Le sorelle Macaluso. Emma Dante.

La tendresse est rabougrie dans ce monde de brutes du Sud de l’Italie. Les danses qui expriment le rêve sont plus convaincantes que les monologues frontaux dont la violence pèse sur cette heure dix, en salle de création à la MC2.
Une des sœurs qui va mourir - on meurt beaucoup dans ce spectacle en palermitain sur titré - offre une image poétique, irréelle : par la grâce de l’éclairage, son corps nu se dévoile comme au fond d’un verre à alcool de riz d’un restaurant chinois.
Le livret d’accompagnement pouvait mettre en appétit, rien qu’avec cette anecdote citée par la metteuse en scène promettant humour et jeu avec la réalité :
« Une agonisante appelle sa fille à son chevet pour lui demander si elle est vivante ou morte.
” Tu es bien vivante”, répond la fille.
La mère, narquoise, rétorque avec un sourire:
“Ce n’est pas vrai, je suis morte depuis un bon bout de temps. Vous ne me le dites pas pour ne pas m’inquiéter”. »
Mais les intentions concernant aussi l’esprit d’enfance ou des situations cocasses auraient pu mieux se percevoir avec moins de gesticulations, de proclamations, de véhémence.
La conviction des actrices s’extériorise un peu trop à mon goût pour amener l’émotion.
Alors ne se retiennent que quelques soubresauts et seulement les silhouettes des sept sœurs à la présence portant affirmée mais dont les nuances n’ont pas affleuré.

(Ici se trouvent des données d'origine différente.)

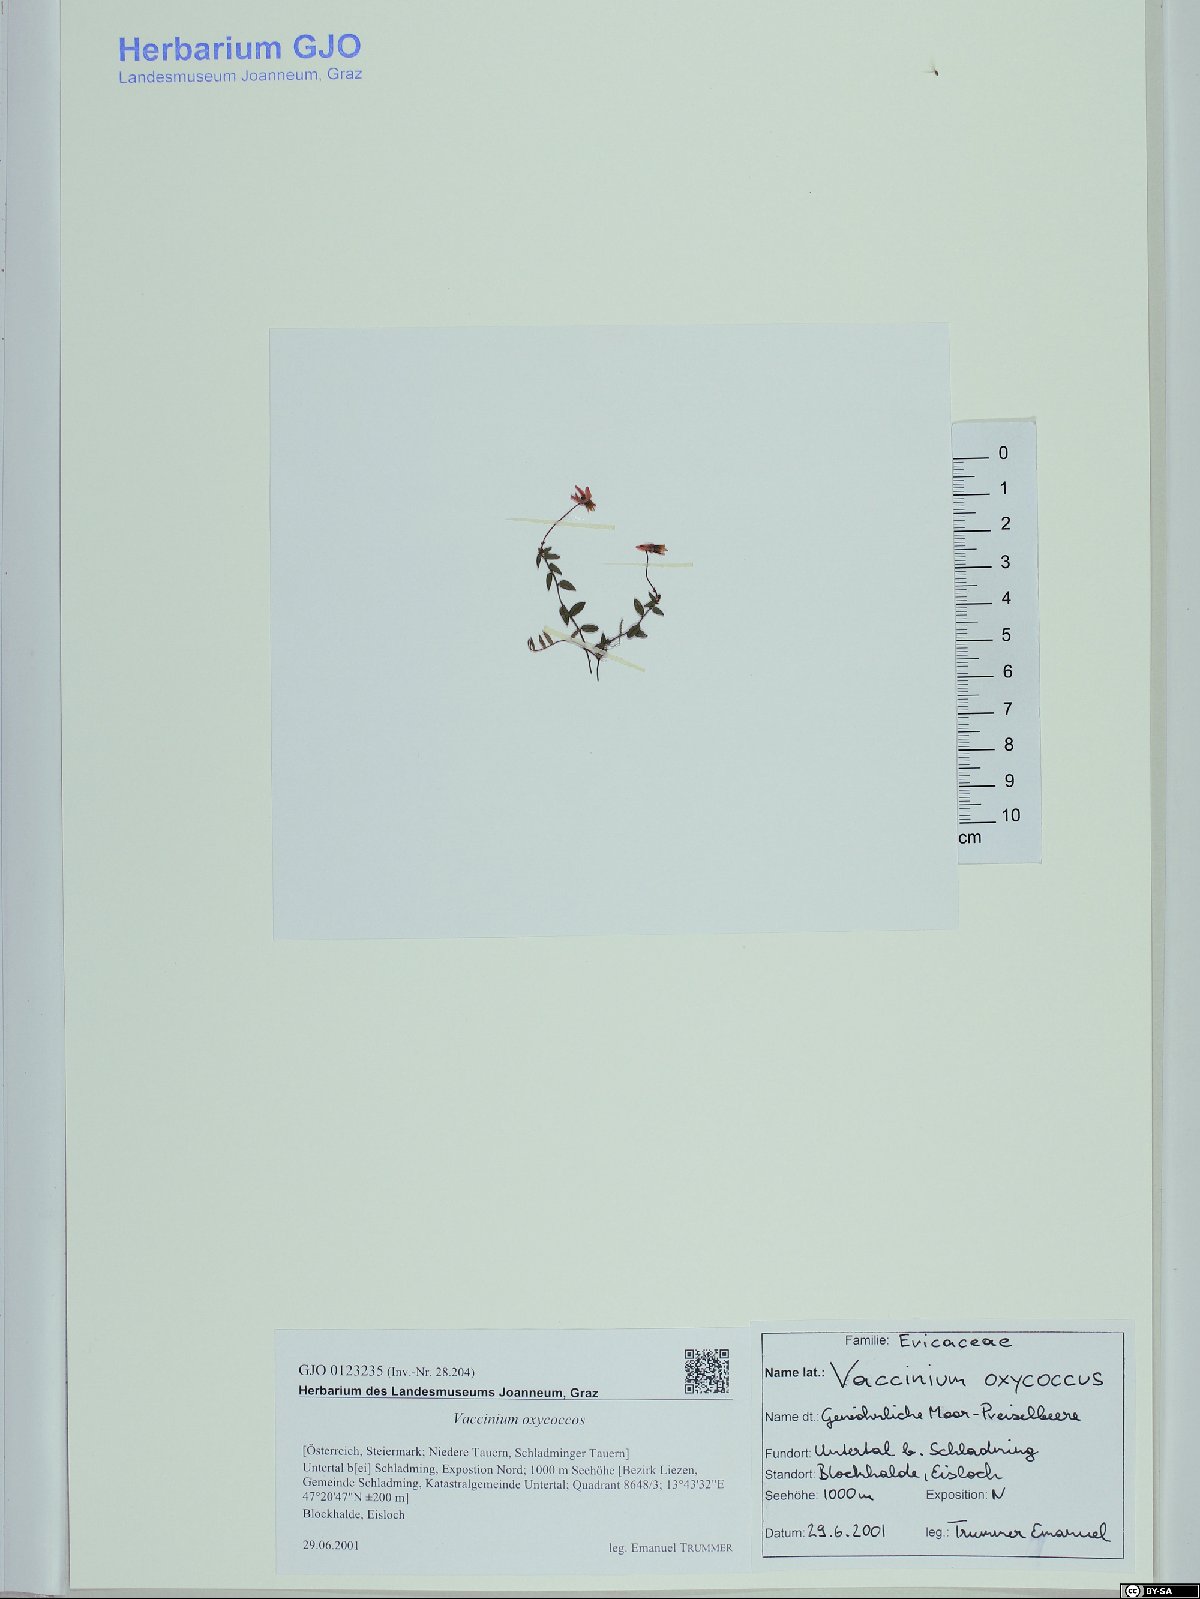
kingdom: Plantae
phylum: Tracheophyta
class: Magnoliopsida
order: Ericales
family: Ericaceae
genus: Vaccinium
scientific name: Vaccinium oxycoccos
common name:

Le papa fait tellement un métier de merde qu’il en est éclaboussé quand il va déboucher les chiottes d’une boite de nuit. Alors lorsqu’il danse en nuisette avec sa femme, la tendresse passe difficilement
Quand le premier degré cogne aussi fort, il est bien difficile d’ « entrer dans la famille » comme le font pourtant les critiques dont j’ai pris connaissance.